Task: Copy the data exactly from the line that contains "middle dip: (548, 194)" through the line that contains "pinky tip: (563, 266)", keeping both end lines and leaving out everything else.

Recorded data:
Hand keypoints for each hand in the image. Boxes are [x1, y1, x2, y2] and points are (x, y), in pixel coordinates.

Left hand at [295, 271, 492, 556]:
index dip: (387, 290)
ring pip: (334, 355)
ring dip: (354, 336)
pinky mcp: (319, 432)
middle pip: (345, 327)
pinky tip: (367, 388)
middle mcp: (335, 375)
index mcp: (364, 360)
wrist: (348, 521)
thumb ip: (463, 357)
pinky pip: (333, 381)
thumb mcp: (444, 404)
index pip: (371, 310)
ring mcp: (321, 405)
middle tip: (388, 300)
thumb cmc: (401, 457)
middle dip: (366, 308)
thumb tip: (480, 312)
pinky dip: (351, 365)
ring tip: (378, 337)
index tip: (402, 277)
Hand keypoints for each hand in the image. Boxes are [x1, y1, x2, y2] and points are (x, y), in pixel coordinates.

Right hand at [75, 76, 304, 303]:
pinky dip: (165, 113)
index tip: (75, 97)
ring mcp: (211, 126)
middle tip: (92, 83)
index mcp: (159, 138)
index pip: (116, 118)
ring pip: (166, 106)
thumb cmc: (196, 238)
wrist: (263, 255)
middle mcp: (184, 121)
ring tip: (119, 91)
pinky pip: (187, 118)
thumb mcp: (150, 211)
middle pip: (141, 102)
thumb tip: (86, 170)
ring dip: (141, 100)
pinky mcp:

* * *

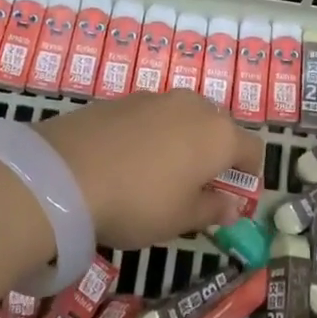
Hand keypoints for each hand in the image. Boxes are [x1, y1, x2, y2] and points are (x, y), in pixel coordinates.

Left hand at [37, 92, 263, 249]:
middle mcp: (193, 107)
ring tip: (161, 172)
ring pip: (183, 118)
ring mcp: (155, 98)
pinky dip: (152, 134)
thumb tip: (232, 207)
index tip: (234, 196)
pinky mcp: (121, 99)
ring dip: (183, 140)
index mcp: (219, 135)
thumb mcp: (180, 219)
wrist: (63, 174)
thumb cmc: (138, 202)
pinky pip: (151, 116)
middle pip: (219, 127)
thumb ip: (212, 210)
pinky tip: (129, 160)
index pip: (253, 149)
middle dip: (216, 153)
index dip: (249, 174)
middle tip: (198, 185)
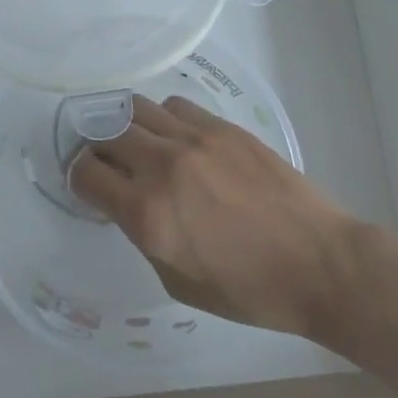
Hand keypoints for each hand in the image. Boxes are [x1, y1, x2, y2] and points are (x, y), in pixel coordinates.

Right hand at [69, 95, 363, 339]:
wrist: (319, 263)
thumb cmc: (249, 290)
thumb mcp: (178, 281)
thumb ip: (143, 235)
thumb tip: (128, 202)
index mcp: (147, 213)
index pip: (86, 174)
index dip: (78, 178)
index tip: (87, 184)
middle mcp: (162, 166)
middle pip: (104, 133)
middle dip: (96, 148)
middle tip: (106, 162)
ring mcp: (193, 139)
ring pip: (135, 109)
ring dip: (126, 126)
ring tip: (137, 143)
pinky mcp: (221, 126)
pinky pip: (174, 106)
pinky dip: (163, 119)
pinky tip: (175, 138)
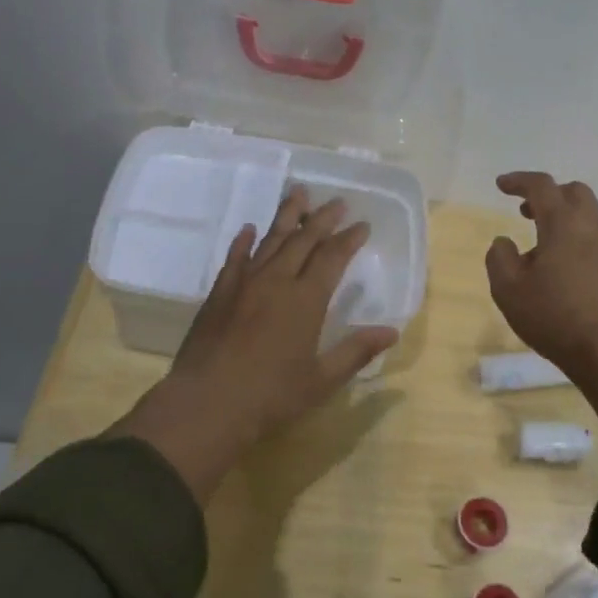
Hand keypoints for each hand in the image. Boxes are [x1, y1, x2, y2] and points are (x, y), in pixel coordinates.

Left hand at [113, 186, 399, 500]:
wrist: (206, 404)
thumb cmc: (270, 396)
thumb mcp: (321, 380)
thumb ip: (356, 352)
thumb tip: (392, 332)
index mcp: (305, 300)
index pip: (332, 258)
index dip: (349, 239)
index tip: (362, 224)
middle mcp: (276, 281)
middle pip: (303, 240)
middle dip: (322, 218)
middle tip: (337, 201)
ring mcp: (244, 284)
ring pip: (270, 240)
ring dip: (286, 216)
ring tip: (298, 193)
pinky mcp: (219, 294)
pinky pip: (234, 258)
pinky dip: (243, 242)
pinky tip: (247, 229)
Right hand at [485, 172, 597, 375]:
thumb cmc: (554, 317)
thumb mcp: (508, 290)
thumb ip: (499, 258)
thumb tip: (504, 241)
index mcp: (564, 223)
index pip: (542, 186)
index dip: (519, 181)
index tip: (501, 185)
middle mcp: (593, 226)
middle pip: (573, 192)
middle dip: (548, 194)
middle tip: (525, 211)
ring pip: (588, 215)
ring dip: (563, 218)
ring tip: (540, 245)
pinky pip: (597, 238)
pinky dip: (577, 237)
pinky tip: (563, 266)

Result of the exercise:
middle dip: (548, 194)
middle tip: (525, 211)
ring pip: (588, 215)
ring dip: (563, 218)
ring tip: (540, 245)
pinky pip: (597, 238)
pinky dip: (577, 237)
pinky tip: (563, 266)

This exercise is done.